Attached please some examples file from a single ingestion batch where we ran the API queries in 50 parallel threads, copied the files under a file name, including with communication id
and compared that communication id, contained in the file name, against communication id inside the file payload.

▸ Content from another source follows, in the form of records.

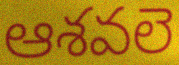
ఆశవలెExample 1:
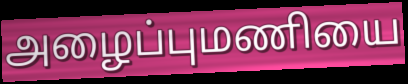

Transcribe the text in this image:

அழைப்புமணியை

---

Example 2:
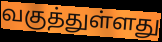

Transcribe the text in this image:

வகுத்துள்ளது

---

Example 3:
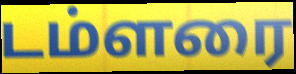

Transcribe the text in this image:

டம்ளரை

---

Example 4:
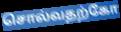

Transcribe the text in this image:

சொல்வதற்கோ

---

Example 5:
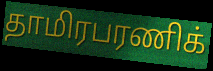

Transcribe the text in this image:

தாமிரபரணிக்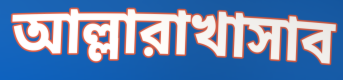
আল্লারাখাসাবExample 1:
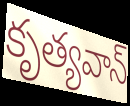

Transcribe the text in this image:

కృత్యవాన్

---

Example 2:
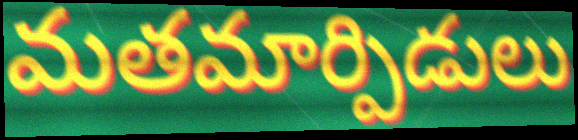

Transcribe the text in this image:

మతమార్పిడులు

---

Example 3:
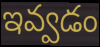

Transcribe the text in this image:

ఇవ్వడం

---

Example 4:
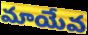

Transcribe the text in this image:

మాయేవ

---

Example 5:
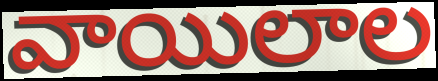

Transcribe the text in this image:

వాయిలాల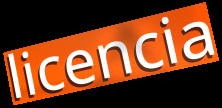
licenciaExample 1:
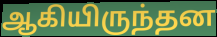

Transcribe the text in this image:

ஆகியிருந்தன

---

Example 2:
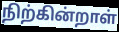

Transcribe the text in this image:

நிற்கின்றாள்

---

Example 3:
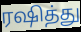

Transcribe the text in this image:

ரஷித்து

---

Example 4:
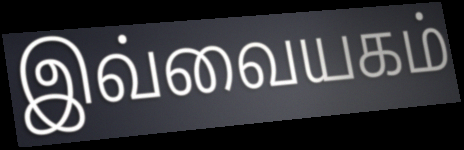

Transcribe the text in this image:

இவ்வையகம்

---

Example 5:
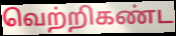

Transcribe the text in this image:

வெற்றிகண்டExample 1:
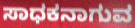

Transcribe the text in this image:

ಸಾಧಕನಾಗುವ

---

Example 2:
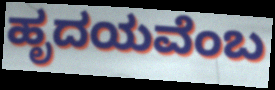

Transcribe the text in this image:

ಹೃದಯವೆಂಬ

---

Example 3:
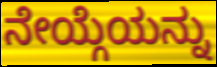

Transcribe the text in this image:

ನೇಯ್ಗೆಯನ್ನು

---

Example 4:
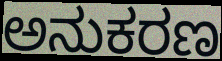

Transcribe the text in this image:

ಅನುಕರಣ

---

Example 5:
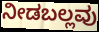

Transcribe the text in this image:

ನೀಡಬಲ್ಲವು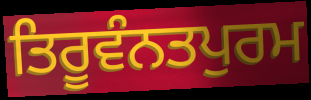
ਤਿਰੂਵੰਨਤਪੁਰਮ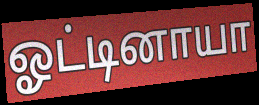
ஓட்டினாயாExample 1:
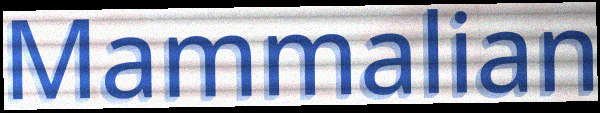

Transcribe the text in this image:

Mammalian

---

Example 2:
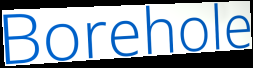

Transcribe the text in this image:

Borehole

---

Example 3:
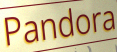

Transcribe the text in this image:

Pandora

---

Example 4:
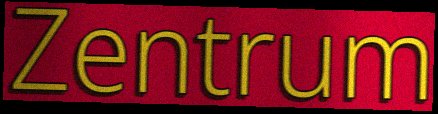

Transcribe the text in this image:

Zentrum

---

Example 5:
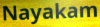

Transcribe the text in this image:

NayakamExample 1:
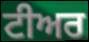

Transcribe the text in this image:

ਟੀਅਰ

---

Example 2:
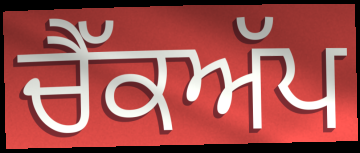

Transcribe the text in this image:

ਚੈੱਕਅੱਪ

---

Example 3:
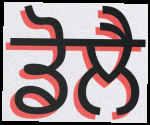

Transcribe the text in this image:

ਡੋਲੈ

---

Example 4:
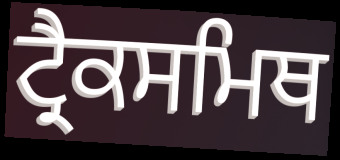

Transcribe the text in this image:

ਟ੍ਰੈਕਸਮਿਥ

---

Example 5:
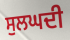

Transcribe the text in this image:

ਸੁਲਘਦੀ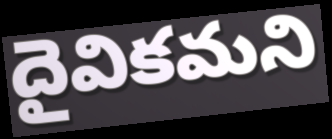
దైవికమని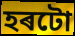
হৰটোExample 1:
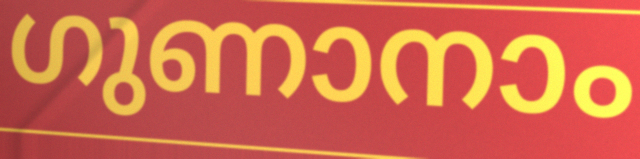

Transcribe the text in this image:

ഗുണാനാം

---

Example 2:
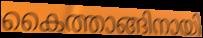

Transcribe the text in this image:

കൈത്താങ്ങിനായി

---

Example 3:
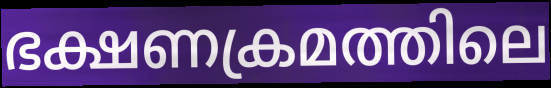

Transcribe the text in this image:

ഭക്ഷണക്രമത്തിലെ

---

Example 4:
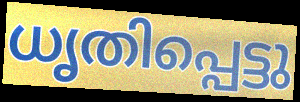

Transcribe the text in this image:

ധൃതിപ്പെട്ടു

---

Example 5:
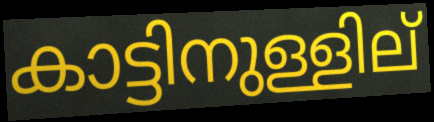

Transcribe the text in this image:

കാട്ടിനുള്ളില്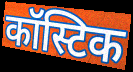
कॉस्टिक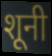
शूनीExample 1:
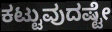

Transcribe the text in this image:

ಕಟ್ಟುವುದಷ್ಟೇ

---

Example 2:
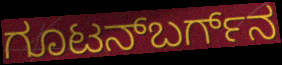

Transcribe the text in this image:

ಗೂಟನ್‌ಬರ್ಗ್‌ನ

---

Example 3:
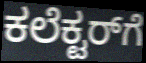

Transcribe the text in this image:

ಕಲೆಕ್ಟರ್‌ಗೆ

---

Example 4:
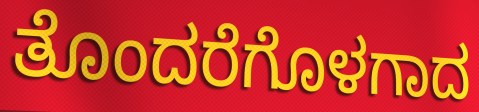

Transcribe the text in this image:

Out of 117 files in a single batch, there are 36 files where requested communication ID does not match communication ID inside the file payload (many files seem to be duplicated as well)

We did a second test where we ran requests sequentially and could not replicate this issue.
The problem with the sequential approach is that it will take forever to ingest transcript data – it takes 4+ hours to process 800 conversarion id / communication id pairs, and we have over 300000 queries to make since 2024-06-01

How do you think we best approach this ingestion task?

tim.smith · November 6, 2024, 10:47pm

Please open a case with Genesys Cloud Care to report this issue.

system · December 6, 2024, 10:47pm

This topic was automatically closed 30 days after the last reply. New replies are no longer allowed.